Justine Quirk, who volunteers with DogLost, said: ‘Dogs are sadly now very appealing, either to those that want to make quick money by selling them on or to keep them for breeding, knowing that their puppies will be worth a lot.
‘Currently, pet theft is a low-risk, high-reward crime and sadly, thanks to the perceived increase in value, our dogs have never been at more risk.’
The group says calls to its helpline have shot up by 125 per cent during the past year.
‘I just don’t want it to happen to anyone else; if that woman wasn’t there what could have happened?
‘If people ask, I’m fine, but when you’re sitting there and thinking what could have happened, especially at night, it’s scary.
‘My mum bought me a rape alarm from Amazon and I’ve also got a spray that stains their faces so they’re easy to spot.
‘I made the video because I want to warn people this is happening – these people need to stop doing it and be caught.
‘Harley is such a little bubble of joy, a real ray of sunshine. I take him everywhere with me. Why are they taking away a member of someone’s family? It’s like kidnapping a child.
‘Why would you put a family through that? Just because they want a couple of grand in their pocket.’

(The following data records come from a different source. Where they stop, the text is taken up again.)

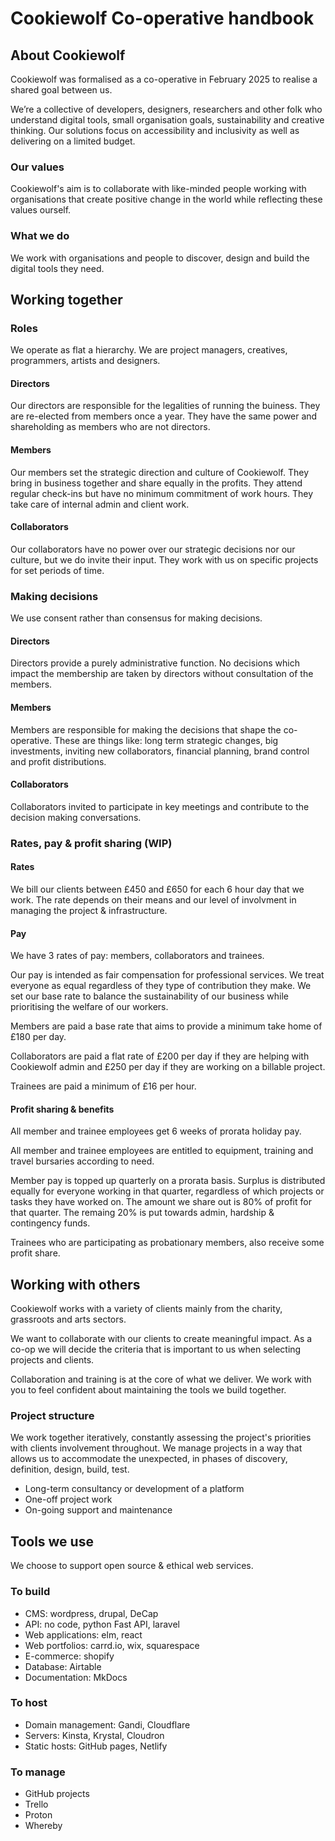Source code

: # Cookiewolf Co-operative handbook

## About Cookiewolf

Cookiewolf was formalised as a co-operative in February 2025 to realise a shared goal between us.

We’re a collective of developers, designers, researchers and other folk who understand digital tools, small organisation goals, sustainability and creative thinking. Our solutions focus on accessibility and inclusivity as well as delivering on a limited budget.

### Our values

Cookiewolf's aim is to collaborate with like-minded people working with organisations that create positive change in the world while reflecting these values ourself.

### What we do

We work with organisations and people to discover, design and build the digital tools they need.

## Working together

### Roles

We operate as flat a hierarchy. We are project managers, creatives, programmers, artists and designers.

#### Directors

Our directors are responsible for the legalities of running the buiness. They are re-elected from members once a year. They have the same power and shareholding as members who are not directors.

#### Members

Our members set the strategic direction and culture of Cookiewolf. They bring in business together and share equally in the profits. They attend regular check-ins but have no minimum commitment of work hours. They take care of internal admin and client work.

#### Collaborators

Our collaborators have no power over our strategic decisions nor our culture, but we do invite their input. They work with us on specific projects for set periods of time.

### Making decisions

We use consent rather than consensus for making decisions.

#### Directors

Directors provide a purely administrative function. No decisions which impact the membership are taken by directors without consultation of the members.

#### Members

Members are responsible for making the decisions that shape the co-operative. These are things like: long term strategic changes, big investments, inviting new collaborators, financial planning, brand control and profit distributions.

#### Collaborators

Collaborators invited to participate in key meetings and contribute to the decision making conversations.

### Rates, pay & profit sharing (WIP)

#### Rates

We bill our clients between £450 and £650 for each 6 hour day that we work. The rate depends on their means and our level of involvment in managing the project & infrastructure.

#### Pay

We have 3 rates of pay: members, collaborators and trainees.

Our pay is intended as fair compensation for professional services. We treat everyone as equal regardless of they type of contribution they make. We set our base rate to balance the sustainability of our business while prioritising the welfare of our workers.

Members are paid a base rate that aims to provide a minimum take home of £180 per day.

Collaborators are paid a flat rate of £200 per day if they are helping with Cookiewolf admin and £250 per day if they are working on a billable project.

Trainees are paid a minimum of £16 per hour.

#### Profit sharing & benefits

All member and trainee employees get 6 weeks of prorata holiday pay.

All member and trainee employees are entitled to equipment, training and travel bursaries according to need.

 Member pay is topped up quarterly on a prorata basis. Surplus is distributed equally for everyone working in that quarter, regardless of which projects or tasks they have worked on. The amount we share out is 80% of profit for that quarter. The remaing 20% is put towards admin, hardship & contingency funds.

Trainees who are participating as probationary members, also receive some profit share.

## Working with others

Cookiewolf works with a variety of clients mainly from the charity, grassroots and arts sectors.

We want to collaborate with our clients to create meaningful impact. As a co-op we will decide the criteria that is important to us when selecting projects and clients.

Collaboration and training is at the core of what we deliver. We work with you to feel confident about maintaining the tools we build together.

### Project structure

We work together iteratively, constantly assessing the project's priorities with clients involvement throughout. We manage projects in a way that allows us to accommodate the unexpected, in phases of discovery, definition, design, build, test. 

- Long-term consultancy or development of a platform
- One-off project work
- On-going support and maintenance

## Tools we use

We choose to support open source & ethical web services.

### To build

- CMS: wordpress, drupal, DeCap
- API: no code, python Fast API, laravel
- Web applications: elm, react
- Web portfolios: carrd.io, wix, squarespace
- E-commerce: shopify
- Database: Airtable
- Documentation: MkDocs

### To host

- Domain management: Gandi, Cloudflare
- Servers: Kinsta, Krystal, Cloudron
- Static hosts: GitHub pages, Netlify

### To manage

- GitHub projects
- Trello
- Proton
- Whereby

In the Instagram video Taylor said: ‘Hi everyone, I hate to say it… To make this video I’ve had to put a filter on because I look… I’ve been crying.
‘I literally took my dog, which you’ve probably seen on Instagram, my little Frenchie. I took him for a walk, literally opposite my house and I literally walked about five minutes because he got tired and I was on the way back and I saw a white van pull really slow.
‘And obviously I’ve seen people say… you know these dogs are getting stolen, any sort of dog is getting stolen now, so I automatically picked him up anyway. And then the van stopped and pulled next to me and there were four men in the car.
‘They all had masks on and they looked at my dog Harley and stepped out of the van so I screamed and started running and then luckily there was a woman on the opposite side of the road as well, which I’m so grateful for and she grabbed me.
‘It was just so awful to think that I was two seconds away from my house and this could happen to everyone and I’m just so grateful there was this woman… near me because she helped.
‘You don’t think it’s going to happen to you on a Wednesday morning at 11 o’clock literally next to my house. So please if you’ve got any sort of dog just don’t, just don’t walk them because it’s just so awful the world we live in at the minute, that people are just stealing your pets, it’s just so awful.’
Essex Police said instances of dog thefts in Essex had risen from 65 reports in 2019, to 60 in 2020.
So far this year they have received five reports of dog thefts, with all of the dogs reported to have been stolen from homes or gardens.
An Essex Police spokesman said: ‘At around 11am, on Wednesday 17 February, a dog walker reported that three men were seen to be acting suspiciously in a van.
‘The concerned dog walker immediately left the area. No attempt to take the dog was reported. It is important that if you spot any activity which you believe to be suspicious, please report it to us immediately.’